Resilience and the future of UK Treescapes

Edgbaston Room Lucas House
Friday 27 September 2019 (09:00-16:00)

To find out more about this workshop please email Deanne Brettle (Geography, Earth and Environmental Sciences)


WORKSHOP LEADER: Professor Rob MacKenzie

Plants, as sessile organisms, are constantly exposed to abiotic (environmental change) and biotic (pests and pathogens) conditions. Trees, with an average life expectancy of centuries, have a strong immune system that allows them to survive these threats in normal circumstances. However, in the last few years, we have seen outbreaks of tree diseases such as ash dieback that we have not been prepared for. These events have been exacerbated by climate change (e.g. increased temperature and CO2 concentration) and globalization (e.g. movement of people and goods).
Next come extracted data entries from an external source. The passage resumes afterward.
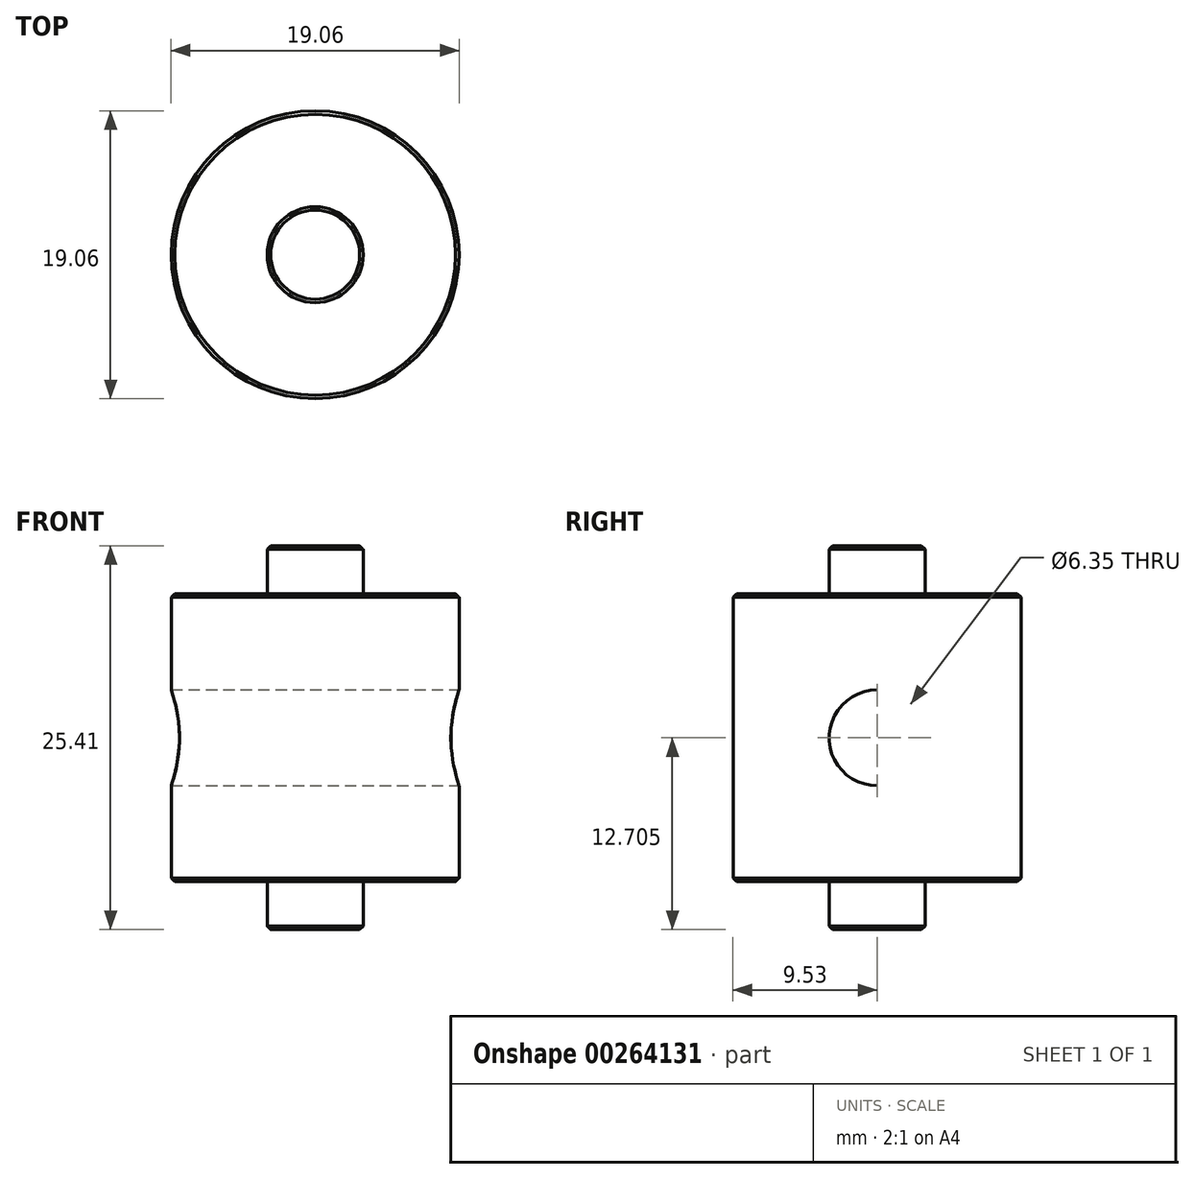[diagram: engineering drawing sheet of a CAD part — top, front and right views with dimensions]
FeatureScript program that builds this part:
annotation { "Feature Type Name" : "Feature", "Feature Type Description" : "" }
export const myFeature = defineFeature(function(context is Context, id is Id, definition is map)
    precondition{}
    {
        {
            var Q0;
            Q0=qCreatedBy(makeId("Top.planeOp"),FACE);
            var sketch = newSketch(context, id + "F0", { "sketchPlane" : qUnion([Q0])});
            skCircle(sketch, "E0", {"center": v(0, 0) * mm, "radius": 9.53 * mm});
            skSolve(sketch);
        }
        {
            var Q0;
            Q0 = qSketchRegion(id + "F0", true);
            extrude(context, id + "F1", {"entities" : qUnion([Q0]), "depth" : 19.05 * mm});
        }
        {
            var Q0;
            Q0=makeQuery(id+"F1.opExtrude","CAP_FACE",FACE,{"disambiguationData":[OSD([sQuery(id+"F0.wireOp",EDGE,"E0")])],"isStart":false});
            var sketch = newSketch(context, id + "F2", { "sketchPlane" : qUnion([Q0])});
            skCircle(sketch, "E1", {"center": v(0, 0) * mm, "radius": 3.18 * mm});
            skSolve(sketch);
        }
        {
            var Q0;
            Q0 = qSketchRegion(id + "F2", true);
            extrude(context, id + "F3", {"entities" : qUnion([Q0]), "operationType" : NewBodyOperationType.ADD, "depth" : 3.17 * mm});
        }
        {
            var Q0;
            Q0=makeQuery(id+"F1.opExtrude","CAP_FACE",FACE,{"disambiguationData":[OSD([sQuery(id+"F0.wireOp",EDGE,"E0")])],"isStart":true});
            var sketch = newSketch(context, id + "F4", { "sketchPlane" : qUnion([Q0])});
            skCircle(sketch, "E2", {"center": v(0, 0) * mm, "radius": 3.18 * mm});
            skSolve(sketch);
        }
        {
            var Q0;
            Q0 = qSketchRegion(id + "F4", true);
            extrude(context, id + "F5", {"entities" : qUnion([Q0]), "operationType" : NewBodyOperationType.ADD, "depth" : 3.17 * mm});
        }
        {
            var Q0;
            Q0=qCreatedBy(makeId("Right.planeOp"),FACE);
            var sketch = newSketch(context, id + "F6", { "sketchPlane" : qUnion([Q0])});
            skCircle(sketch, "E3", {"center": v(0, 9.53) * mm, "radius": 3.18 * mm});
            skSolve(sketch);
        }
        {
            var Q0;
            Q0 = qSketchRegion(id + "F6", true);
            extrude(context, id + "F7", {"entities" : qUnion([Q0]), "operationType" : NewBodyOperationType.REMOVE, "endBound" : BoundingType.THROUGH_ALL, "oppositeDirection" : true, "depth" : 25.4 * mm, "hasSecondDirection" : true, "secondDirectionOppositeDirection" : false, "secondDirectionDepth" : 25.4 * mm});
        }
        {
            var Q0;
            Q0=makeQuery(id+"F3.opExtrude","CAP_EDGE",EDGE,{"disambiguationData":[OSD([sQuery(id+"F2.wireOp",EDGE,"E1")])],"isStart":false});
            var Q1;
            Q1=makeQuery(id+"F1.opExtrude","CAP_EDGE",EDGE,{"disambiguationData":[OSD([sQuery(id+"F0.wireOp",EDGE,"E0")])],"isStart":false});
            var Q2;
            Q2=makeQuery(id+"F5.opExtrude","CAP_EDGE",EDGE,{"disambiguationData":[OSD([sQuery(id+"F4.wireOp",EDGE,"E2")])],"isStart":false});
            var Q3;
            Q3=makeQuery(id+"F1.opExtrude","CAP_EDGE",EDGE,{"disambiguationData":[OSD([sQuery(id+"F0.wireOp",EDGE,"E0")])],"isStart":true});
            chamfer(context, id + "F8", {"entities" : qUnion([Q0, Q1, Q2, Q3]), "width" : 0.23 * mm, "tangentPropagation" : true});
        }
    });
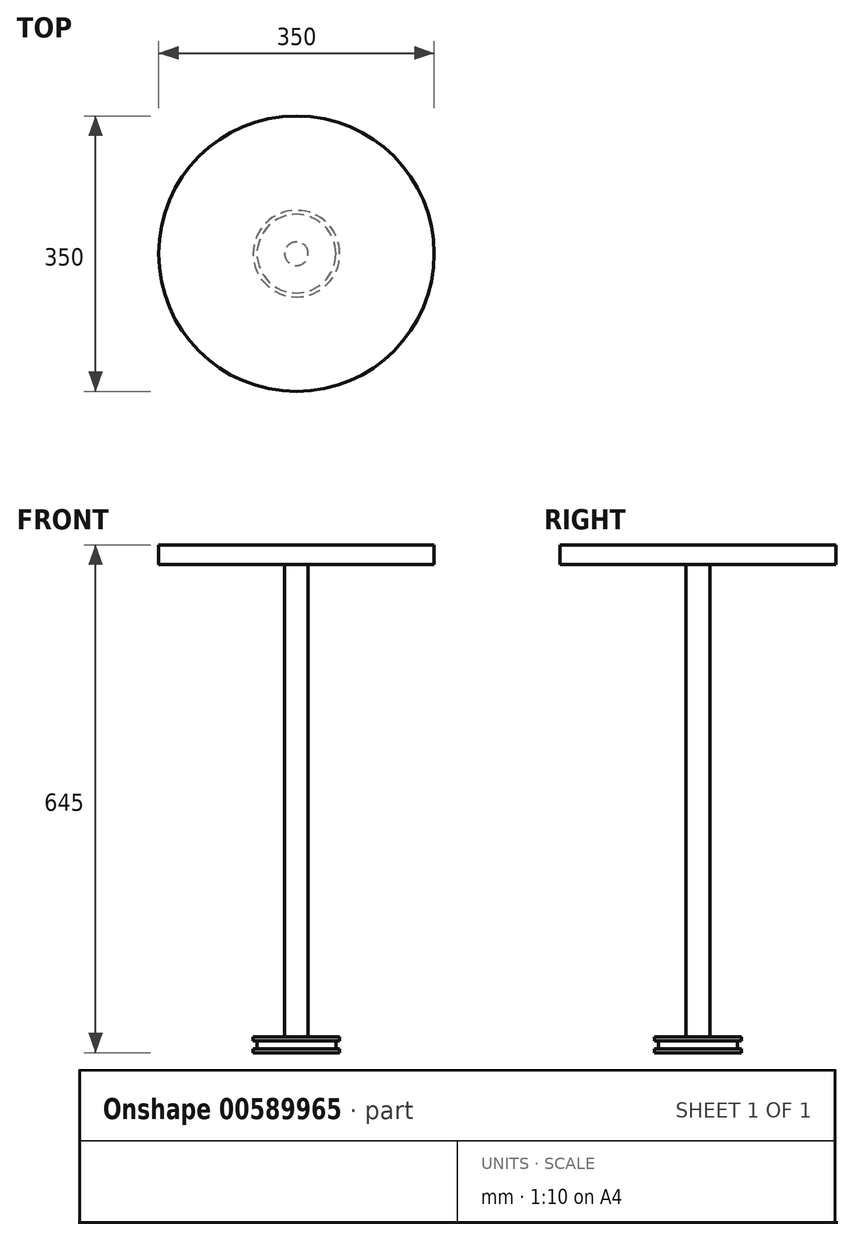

The speed at which these phenomena are occurring simply leaves us and our forests, vulnerable to unexpected landscape changes. Much of the effort to control disease outbreaks is directed at operational responses to immediate threats, and there is a need, therefore, to focus on enhancing our fundamental understanding of plant-pathogen-environment interactions in the longer-term. It is clear that the successful implementation of effective strategies and solutions cannot be achieved by individual countries alone but is dependent on global effort. Therefore, global exchange of knowledge, common thinking and scientific collaboration towards forest biosecurity are urgently required.